» CONSIGNES:
1) Résumez en deux phrases le texte sur le compte pénibilité.
2) Rédigez la suite du texte sur le compte pénibilité, à partir de sa dernière phrase.

» TEXTE RETENU:
------------------------------

Simplification n’est pas suppression

Parole de Premier ministre, le compte personnel de prévention de la pénibilité va être simplifié et la mise en application de certains mécanismes sera différée de six mois. Inspirés par les rapports des missions Christophe Sirugue et Huot – de Virville, ces ajustements annoncés le 26 mai dernier ont fait l’objet d’amendements au projet de loi sur le dialogue social.

Jusqu’à cet arbitrage ministériel, le dispositif prévoyait notamment une évaluation par l’employeur de l’exposition de chacun de ses salariés dans une fiche individuelle. Pour mémoire, dix facteurs de risque ont été retenus à cette fin, dont quatre sont entrés en vigueur en début d’année (travail de nuit, rythmes répétitifs, etc.), les six autres devant être effectifs au 1er janvier 2016.

Principale annonce de Manuel Valls, un report de l’entrée en vigueur des six derniers facteurs de pénibilité. La date butoir est repoussée de six mois, au 1er juillet 2016.
Autre aménagement de taille, l’employeur n’aura plus de mesure individuelle à accomplir lorsqu’il disposera d’un référentiel de branche. La fiche individuelle, si décriée par le patronat, perd donc son caractère obligatoire. Pour évaluer l’exposition de ses salariés, l’employeur pourra se contenter d’appliquer le référentiel de sa branche qui identifiera quels postes, quels métiers ou quelles situations de travail sont exposés aux facteurs de pénibilité.

------------------------------

[Données collectées]

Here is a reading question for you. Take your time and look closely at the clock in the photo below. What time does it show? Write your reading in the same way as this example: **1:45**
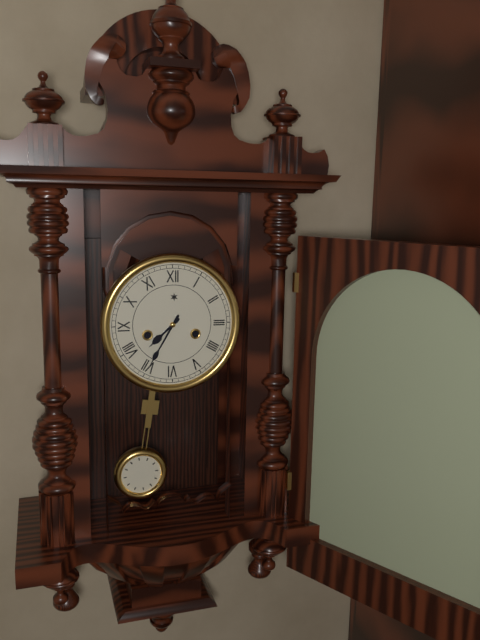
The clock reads **7:35**
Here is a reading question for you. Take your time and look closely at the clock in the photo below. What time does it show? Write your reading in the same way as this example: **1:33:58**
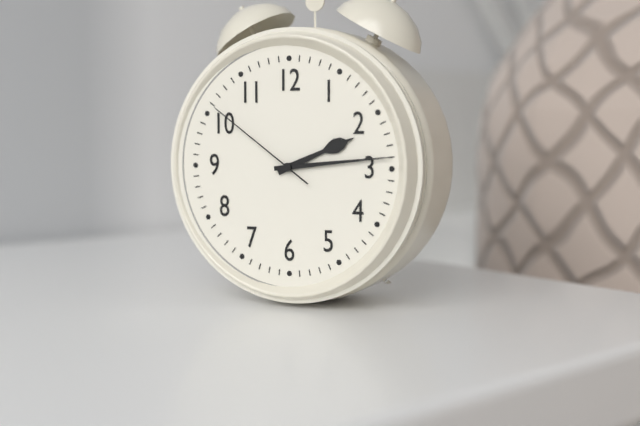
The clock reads **2:14:51**
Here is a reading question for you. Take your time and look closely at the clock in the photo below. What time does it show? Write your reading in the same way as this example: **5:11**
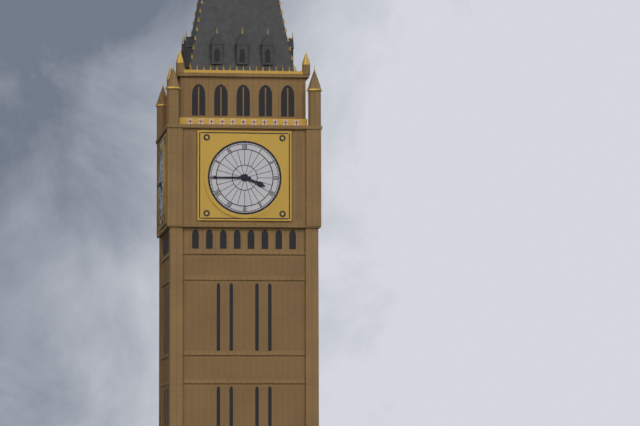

------------------------------

» RÉPONSES ATTENDUES:
1) Annoncé par le Premier ministre Manuel Valls le 26 mai, l'aménagement du compte personnel de prévention de la pénibilité repousse au 1er juillet 2016 l'entrée en vigueur des six derniers facteurs de risque, initialement prévue au 1er janvier 2016. En outre, l'employeur qui dispose d'un référentiel de branche n'aura plus à remplir de fiche individuelle et pourra se contenter d'appliquer ce référentiel pour évaluer l'exposition de ses salariés.

2)
En ce qui concerne la déclaration, la procédure se réduira désormais à une déclaration annuelle à la Caisse nationale d’assurance vieillesse (CNAV) via le logiciel de paie, à l’occasion de la déclaration annuelle des données sociales (DADS). Concrètement, l’employeur devra cocher les cases correspondant aux facteurs de pénibilité auxquels sont exposés ses salariés et définis par l’accord de branche.

En résumé, le rideau tombe sur la fiche individuelle et la déclaration est simplifiée, mais la mesure demeure. Et tout porte à penser qu’elle demeurera même en cas de changement de majorité (élection présidentielle de 2017), tant la prise en compte de la pénibilité est désormais perçue comme un acquis social par les salariés concernés. Chaque entreprise employant des salariés entrant dans les critères doit donc se préparer sérieusement à absorber la mesure et à la gérer de façon proactive.

 

Maintenir la traçabilité de l’acquisition de points

Parce que la démarche va perdurer, les salariés souhaiteront tôt ou tard utiliser les points pénibilité qu’ils gagnent d’une année sur l’autre : l’entreprise doit anticiper les demandes qui pourront se faire jour dans 15 ou 20 ans.  Désormais délesté de l’établissement de fiches individuelles de pénibilité, l’employeur ne peut pour autant se dispenser de tout suivi. Ce serait en effet une grave erreur, qui ferait peser des risques importants à moyen et long terme sur l’entreprise : désorganisation massive de l’activité au moment où les salariés souhaiteront utiliser leurs points, incapacité de se défendre lors de l’apparition de contentieux…

L’employeur doit pouvoir opérer une traçabilité aussi fine que possible de l’acquisition de points pour chacun de ses salariés afin que la CNAV puisse procéder au calcul des points. Cette traçabilité permettra, par exemple, de provisionner les sommes nécessaires pour plus tard. L’entreprise doit donc se munir d’un compteur de points en propre (non communiqué aux salariés) à corréler avec la pyramide des âges.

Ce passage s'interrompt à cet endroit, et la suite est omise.